The network performance tests were conducted with NTttcp. This is a multi-threaded, asynchronous application that sends and receives data between two or more endpoints and reports the network performance for the duration of the transfer.

We setup two Windows Server 2008 R2 Virtual Machines with 1 vCPU, 1Gb of memory, 1 Virtual Machine Bus Network Adapter (with IC 6.1.7601.17105) and two VHD’s, one dynamic VHD for the OS and one fixed-sized VHD for the test. No changes were made to the physical or virtual network adapter in terms of TCP and other hardware offloads. We simply kept the defaults.

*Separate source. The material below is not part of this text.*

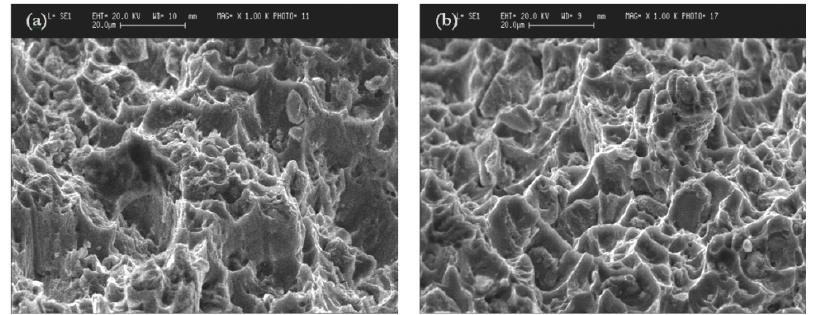
Figura 15: Micrografie SEM delle superfici di frattura dei provini di resilienza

Test 1: VM to VM on same Hyper-V R2 host in same blade enclosure

Broadcom driver on host 5.2.22.0
Teaming software on host NCU 10.10.0.x
Teaming type Network Fault Tolerance with Preference Order
Network speed 2 x 4Gb (Effectively 4Gb)
Total MB Copied 1.342
Throughput in Mbps 3.436
Result Excellent
Method Average of 10 tests

 

Test 2: VM to VM on two different Hyper-V R2 hosts in same blade enclosure

Broadcom driver on host 5.2.22.0
Teaming software on host NCU 10.10.0.x
Teaming type Network Fault Tolerance with Preference Order
Network speed 2 x 4Gb (Effectively 4Gb)
Total MB Copied 1.342
Throughput in Mbps 319
Result Awful
Method Average of 10 tests

 

Via my HP contacts we learnt that HP has been working to improve network performance specifically for HP BladeSystem, Virtual Connect and the FlexNIC network adapters. It turned out that the slow speeds occurred on the LAN on Motherboard (LOM) B, C and D only. So LOM 1:a and LOM 2:a appeared to perform well. If you don’t split your networks into multiple FlexNICs you wouldn’t have noticed any degradation. However, in a Hyper-V cluster environment you need many more networks.

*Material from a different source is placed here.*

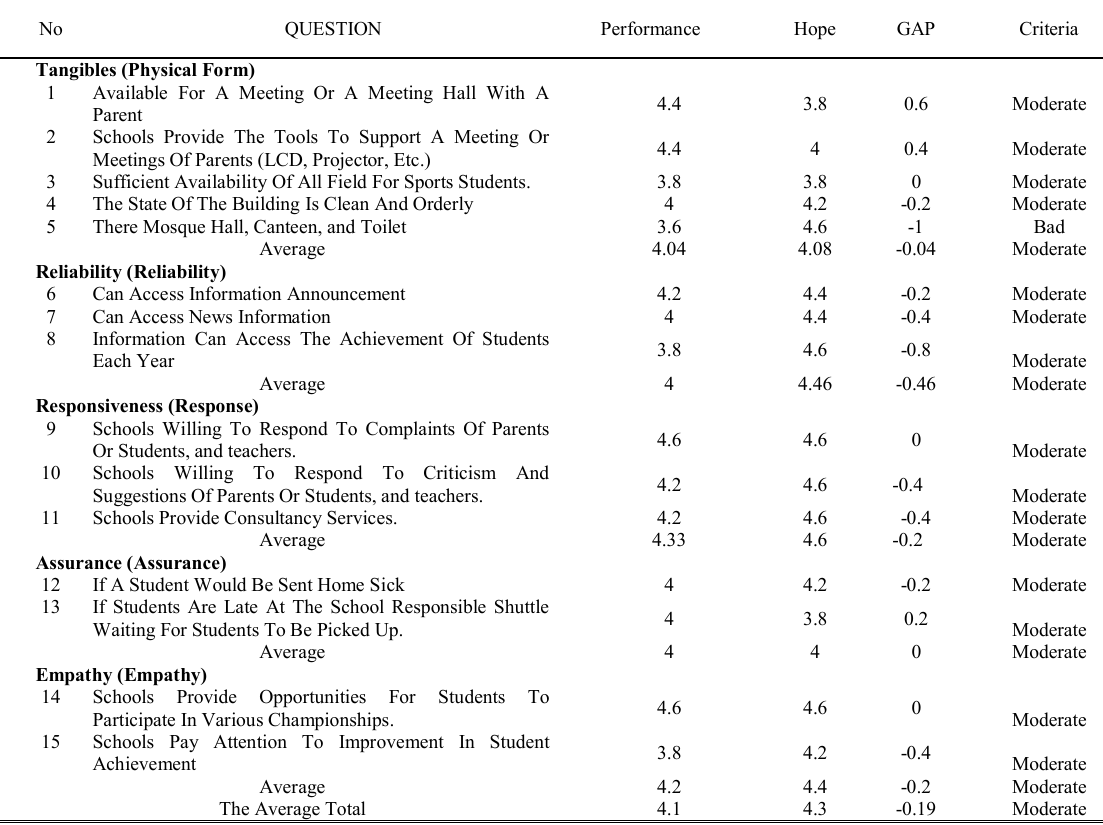
TABLE 3. V ALUE S ERVICE Q UALITY P ARENTS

In this iSCSI connected server we use three teams:

  1. LOM 1:a + 2:a Management_Team (Domain access; managing Hyper-V hosts)
  2. LOM 2:a + 2:b VM_Team (for Virtual Machine communication)
  3. LOM 3:c + 3:c Cluster_Team (Live Migration, Cluster Shared Volumes)

The remaining two ports are used to create a MPIO bundle for connection to the iSCSI network.

image

Because the VM_Team is on LOM B, we suffered very low performance when two VM’s living on different Hyper-V hosts.

To see if the newly built drivers and teaming software (released on december 19th) we updated the Broadcom drivers and the NIC teaming software. The same tests were executed to see the difference.

Test 1: VM to VM on same Hyper-V R2 host in same blade enclosure

Broadcom driver on host 6.0.60.0
Teaming software on host NCU 10.20.0.x
Teaming type Network Fault Tolerance with Preference Order
Network speed 2 x 4Gb (Effectively 4Gb)
Total MB Copied 1.342
Throughput in Mbps 4.139 (+21,7%)
Result Excellent
Method Average of 10 tests

 

Test 2: VM to VM on two different Hyper-V R2 hosts in same blade enclosure

Broadcom driver on host 6.0.60.0
Teaming software on host NCU 10.20.0.x
Teaming type Network Fault Tolerance with Preference Order
Network speed 2 x 4Gb (Effectively 4Gb)
Total MB Copied 1.342
Throughput in Mbps 1363 (+426%)
Result Good
Method Average of 10 tests

 

Although we haven’t tested and compared all LOMs we feel quite confident that network bandwidth is now distributed in a more even way across the different FlexNICs.